Western skunk cabbage is named for the odor it emits, especially when the leaves are broken or bruised, but the smell is far milder than that produced by its namesake critter. It’s a welcome scent that heralds fine weather to come. According to the US Forest Service, skunk cabbage leaves can grow to 53 inches long and more than 31 inches wide, making them the largest leaves of any native plant in the Pacific Northwest. The plants, which can be as tall as five feet, are found in swamps, marshes and other wetlands. You’ll see lots of skunk cabbages from the boardwalk at the Wildwood Recreation Site during spring and summer. I didn’t see any on a March 5 walk on the still-snowy path.

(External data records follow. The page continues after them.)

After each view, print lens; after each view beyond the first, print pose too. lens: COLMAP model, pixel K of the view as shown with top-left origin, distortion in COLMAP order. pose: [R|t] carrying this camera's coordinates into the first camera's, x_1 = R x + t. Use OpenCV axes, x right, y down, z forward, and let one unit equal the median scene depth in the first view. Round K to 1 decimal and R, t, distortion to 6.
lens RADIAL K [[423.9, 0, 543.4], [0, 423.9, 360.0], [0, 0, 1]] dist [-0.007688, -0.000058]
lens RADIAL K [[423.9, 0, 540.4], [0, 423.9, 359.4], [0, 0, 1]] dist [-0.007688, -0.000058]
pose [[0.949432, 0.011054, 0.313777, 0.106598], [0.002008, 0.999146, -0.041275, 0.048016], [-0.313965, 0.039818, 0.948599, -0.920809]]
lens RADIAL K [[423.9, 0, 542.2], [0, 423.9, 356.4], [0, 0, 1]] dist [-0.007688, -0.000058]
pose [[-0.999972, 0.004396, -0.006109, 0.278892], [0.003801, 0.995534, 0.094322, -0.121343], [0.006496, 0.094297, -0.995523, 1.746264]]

The authors of Plants of the Pacific Northwest Coast write that most Indigenous people in the region used skunk cabbage leaves as liners for berry baskets, drying racks, and steaming pits, but they didn’t eat skunk cabbage, except in times of famine. However, the Oregon Encyclopedia, which is published by the Oregon Historical Society, reports that some Indigenous peoples relished the rhizomes, which they roasted before eating:
Some sources report that Native people regarded skunk cabbage as an emergency food, and some say that the roots were cherished. In an interview with linguist J. P. Harrington in 1942, Hanis Coos Elder Lottie Evanoff said that she very much liked skunk cabbage and found it curious that settlers did not eat it. “Bear eats skunk cabbage, are just crazy for it,” she said. “So it must be good eating, everything the bear eats is good eating.”
Skunk cabbage rhizomes and leaves contain oxalic acid, which is toxic to humans, but roasting or boiling them and changing the water several times breaks down the acid.
Skunk cabbage flowers, harbingers of warmer late-spring weather, form before the large leaves emerge. The flowers consist of a yellow sheathing bract or pair of bracts around a spadix, a spike covered with tiny flowers closely arranged around a fleshy stem. Their brilliant yellow color has led some folks to call skunk cabbage flowers the swamp lantern.
Red elderberry is another spring bloomer and is one of the first shrubs to begin leafing out; I saw several of them breaking bud on my March 5 wander at Wildwood. By mid-spring, the branch tips will be adorned with bunches of fragrant white flowers that are both showy and important sources of nectar for butterflies and bees. By mid-to-late summer, these flowers will turn into small, bright-red berries. Although seeds of the berries are mildly toxic, the berries can be safely eaten or made into syrup or wine after cooking. According to Plants of the Pacific Northwest Coast, red elderberry was and is “a highly important food for the [Indigenous peoples] of the central and north coast.”
Blue elderberry, a related shrub, produces blue berries that are edible and delicious (the stems and leaves are toxic). According to the US Natural Resources Conservation Service, “The blue or purple berries are gathered and made into elderberry wine, jam, syrup and pies. The entire flower cluster can be dipped in batter and fried, while petals can be eaten raw or made into a fragrant and tasty tea. The flowers add an aromatic flavor and lightness to pancakes or fritters.”
Some folks enjoy pancakes with ripe blue elderberries as much as they enjoy flapjacks with wild huckleberries or blueberries. In any form, blue elderberries are high in vitamin C and also contain vitamin A, iron, potassium, and antioxidants. Sláinte!